Given the background of the only partially reproducible dynamic pathway model of \ac{socs} family members in \ac{jak}2/\ac{stat}5 signaling from Bachmann \textit{et al.} \cite{bachmannmodel}, we were asked to create a fully featured \ac{combine} archive and reproduce the simulation content, both for educational purposes and for scientific completion of the original work. Furthermore, the created \ac{combine} Archive could serve as a template to enhance reproducibility of future modelling studies.
\subsubsection*{Agile working}
Agile working has been a major drive for the evolution of working environment especially in information technologies. New definitions on how, where, with whom and when collaboration and the completion of tasks is done are enabled by digital cloud solutions and co-working platforms that integrate the allocation of tasks, versioning of content and the \textit{ad-hoc}-formation of teams. GitHub as a provider of internet-hosted software development and version control tools has been used as an essential common platform for managing software projects and supporting collaborative development. Lately some educational projects have begun to adopt it for hosting and managing course content to enhance transparency features in the creation, reuse, and remix of materials \cite{github, Knegendorf.}. In the development of this \ac{combine} archive we dedicated ourselves to the \acs{fair}-principles and therefore built a completely publicly traceable working environment in GitHub, that can be accessed via the link given in the appendices.
\subsection*{Objectives}
Since the number of modeling studies providing both data and meta-data in form of a \ac{combine} archives are limited, the main objective of this case study was to create a fully featured \acs{combine}-archive including both scripts to reproduce all simulation figures and easy to access simulation data of the Bachmann model, a dynamic pathway model of \ac{jak}/\ac{stat}5 signaling \cite{bachmannmodel}. Furthermore, we aimed to create an easy to use guideline on how to compile a \acs{combine} archive out of an existing simulation model. Besides these aims we were also interested in validating all generated scripts after archive compilation. Finally, we aimed to evaluate the used tools in terms of usability, accessibility and asked if the provided data from the original study was sufficient to reproduce the presented results.
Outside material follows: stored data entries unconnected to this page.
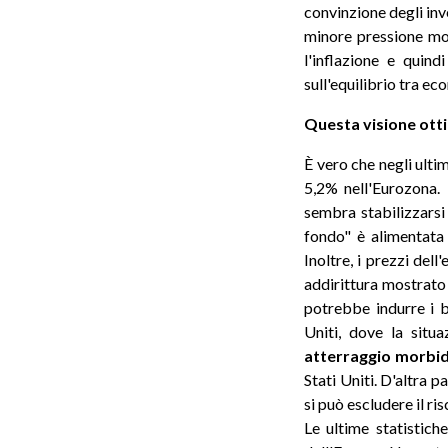
convinzione degli inv
minore pressione mo
l'inflazione e quin
sull'equilibrio tra ec
Questa visione ott
È vero che negli ulti
5,2% nell'Eurozona. 
sembra stabilizzarsi 
fondo" è alimentata 
Inoltre, i prezzi del
addirittura mostrato 
potrebbe indurre i b
Uniti, dove la situ
atterraggio morbi
Stati Uniti. D'altra 
si può escludere il ri
Le ultime statistich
\subsection*{Study design}
This case study describes the implementation process of a \ac{combine} archive using agile co-working and publicly available documentation.
\subsubsection*{Research questions}
The research question was whether there is a comprehensive way of developing a \ac{combine} archive out of publicly available data sources that allow the public to reproduce all simulation data including the resulting graphs. As secondary question we tested if this task could be performed, documented and archived in an agile working environment and according to the \acs{fair}-principles.
\subsubsection*{Analysis procedures}
To analyze the function of the \ac{combine}-archive we run several own simulations during the development process and compared the results with existing data from the original publication and with existing graphs \textit{ibidem}.
\subsubsection*{Validity procedures}
To validate the results of our \ac{combine} archive we conducted a systematic search for available modeling data, tested the content on a metadata level and created \ac{sbgn}- and \ac{sedml}-files that were generated using various tools and that were challenged against the original data in numeric and graphic analyses.